FOM: Internal and External Characterizations of Mathematics

Shipman, Joe x2845 shipman at bny18.bloomberg.com
Fri Jan 23 12:07:04 EST 1998


   I offered suggestions to amend Hersh's "definition" of mathematics because it
would be very interesting to have such an "external" characterization.  I
believe that the essence of mathematical thought is somehow related to its
internal structure, so I would then still decline to call a Hershian
characterization a "definition", but if the characterization covers all and
only what we call "mathematics" then we have to explain this coincidence so
that we can rebut claims about what we are "really" doing.  (In his turn, Hersh
is faced, as he admits, with the problem of explaining why an area of human
thought meeting his charaterization exists.)
   Machover is of course correct that my chess statement can be formalized
mathematically and we think we know what would qualify as mathematical proof of
it.  But Hersh doesn't want to get rid of proofs like Zermelo's when he says he
should exclude chess, he just wants to say that the way chessplayers know my
statement is true is not mathematical!  For this he needs to distinguish proofs
from investigations.  Machover's insistence on the unique certitude of properly
derived mathematical results is not enough, because you can't distinguish the 
mathematicians from the chessplayers by the degree of certitude (I personally
would be less surprised to see an inconsistency discovered in ZF than to learn
that White could not force a win when Black's Queen was removed).

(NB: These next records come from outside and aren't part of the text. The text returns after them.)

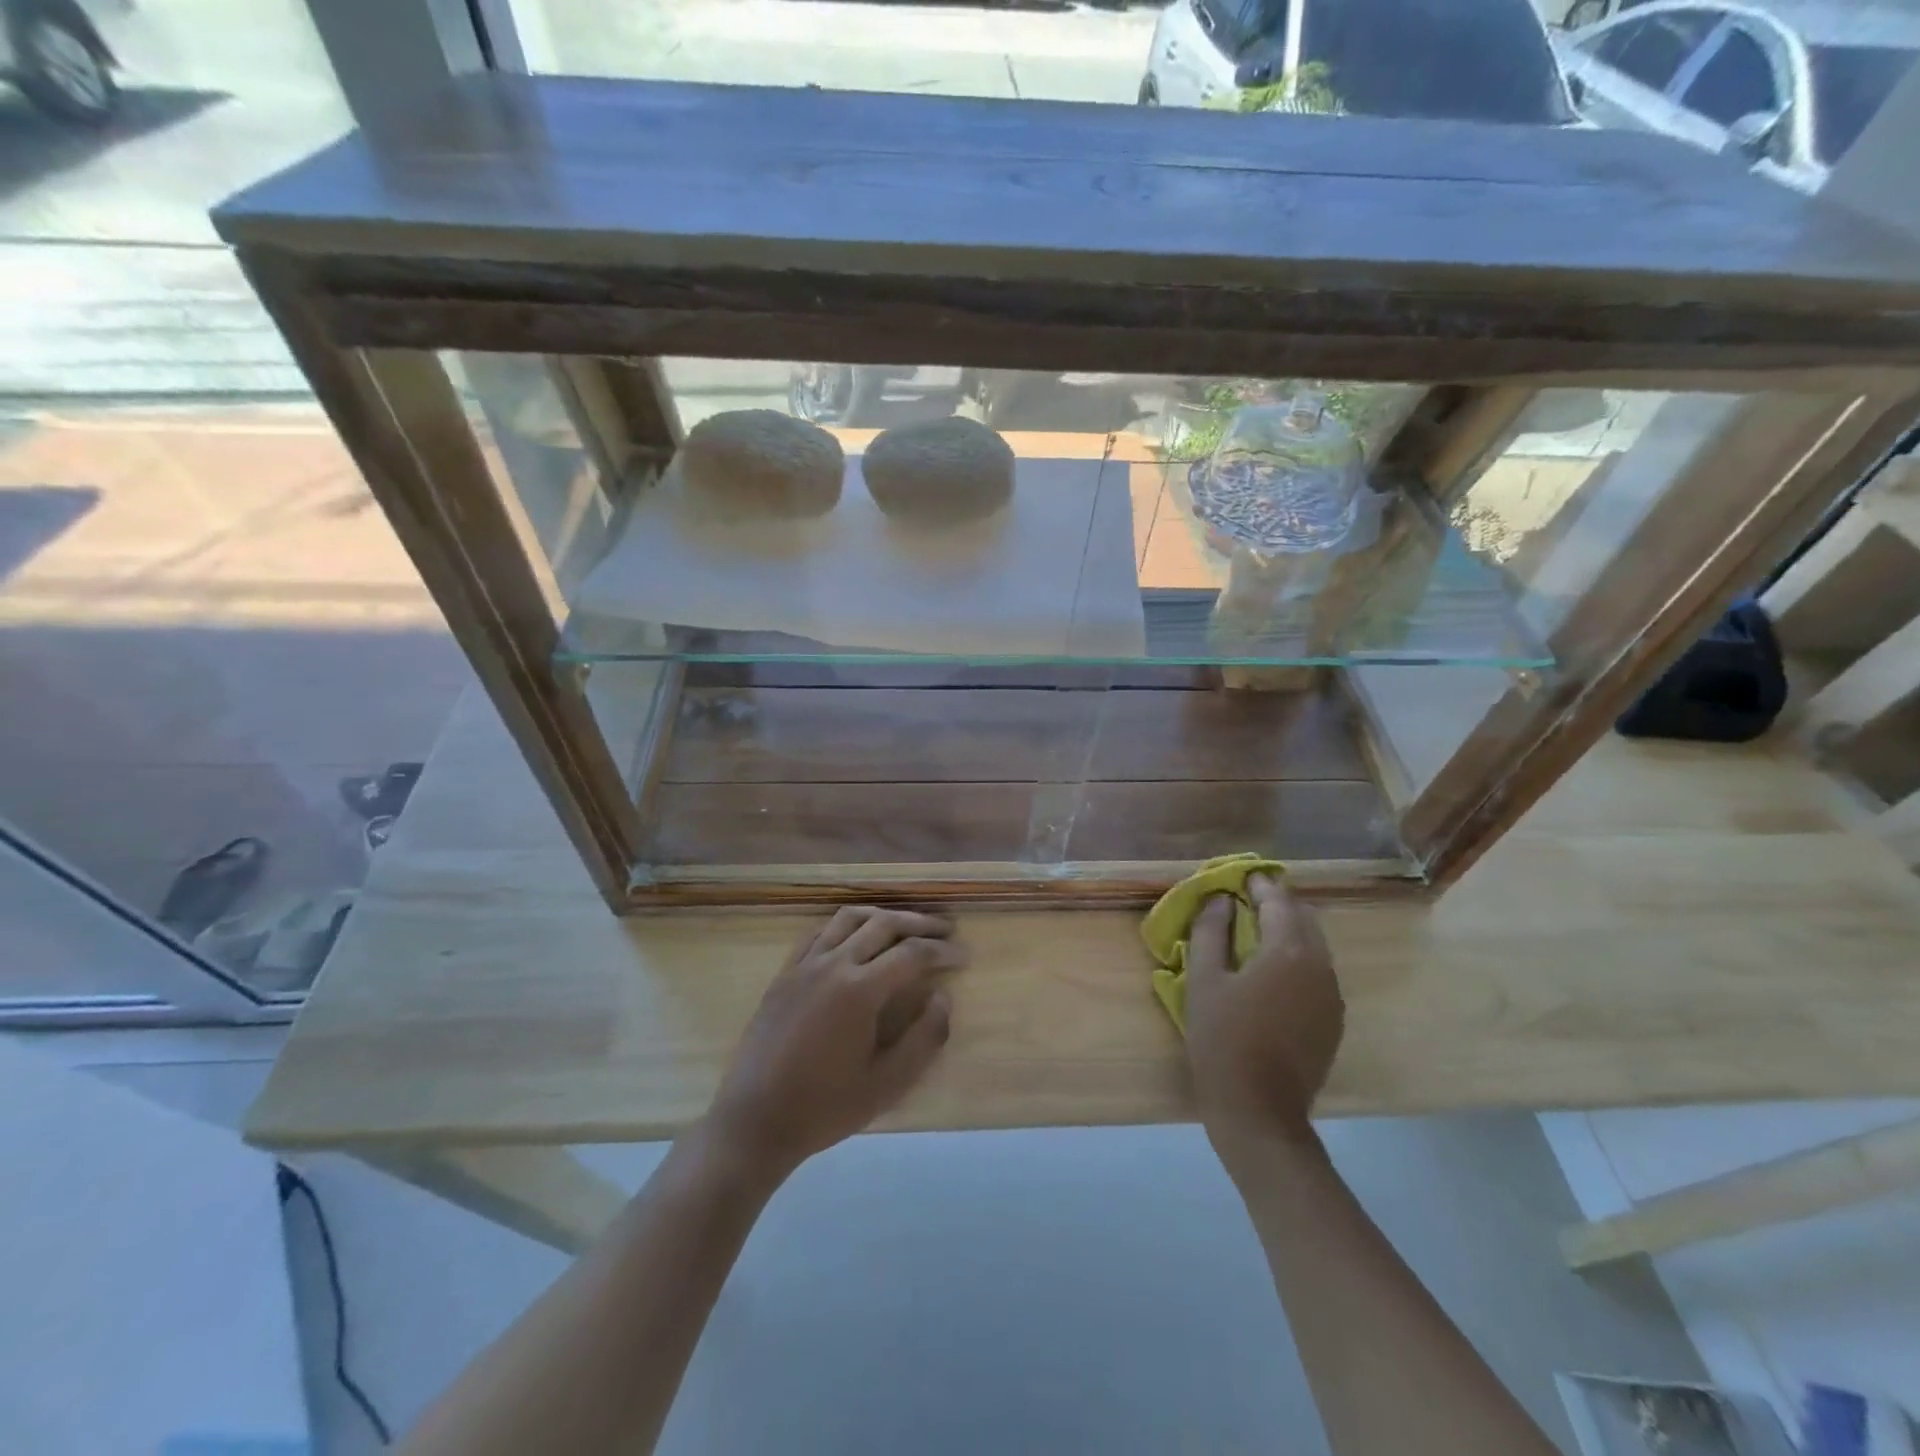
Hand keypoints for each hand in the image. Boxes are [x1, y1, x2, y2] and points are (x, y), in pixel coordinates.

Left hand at [705, 907, 966, 1180]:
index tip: (964, 956)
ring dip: (883, 915)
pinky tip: (856, 936)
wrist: (755, 1120)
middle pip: (884, 924)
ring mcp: (804, 965)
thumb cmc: (824, 1107)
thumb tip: (943, 998)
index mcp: (860, 990)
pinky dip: (846, 925)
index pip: (912, 954)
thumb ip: (924, 1039)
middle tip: (945, 930)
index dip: (942, 952)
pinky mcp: (785, 973)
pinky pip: (819, 932)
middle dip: (919, 923)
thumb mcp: (886, 1085)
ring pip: (849, 918)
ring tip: (905, 925)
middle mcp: (833, 965)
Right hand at [1185, 874, 1342, 1163]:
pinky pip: (1316, 973)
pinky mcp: (1333, 1020)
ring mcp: (1332, 996)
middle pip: (1303, 918)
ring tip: (1254, 933)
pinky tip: (1270, 972)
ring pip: (1314, 946)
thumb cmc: (1222, 1039)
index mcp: (1289, 951)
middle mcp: (1320, 966)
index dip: (1257, 884)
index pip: (1278, 900)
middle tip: (1244, 901)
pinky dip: (1296, 958)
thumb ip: (1211, 931)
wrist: (1260, 1112)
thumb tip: (1220, 900)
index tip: (1238, 876)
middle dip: (1275, 904)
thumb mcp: (1204, 980)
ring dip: (1287, 931)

  What I have been trying to elicit here is an "internal" characterization 
of mathematics (which I might hope to recognize as a definition) to answer 
Hersh's social constructivist claims with.  The mathematicans on this list
may feel they know mathematics when they see it (or do it) but in the 
absence of a good definition of what mathematics is we are vulnerable 
to philosophers telling us what it is we are "really" doing (this is 
not meant to suggest that Hersh himself is not a mathematician)!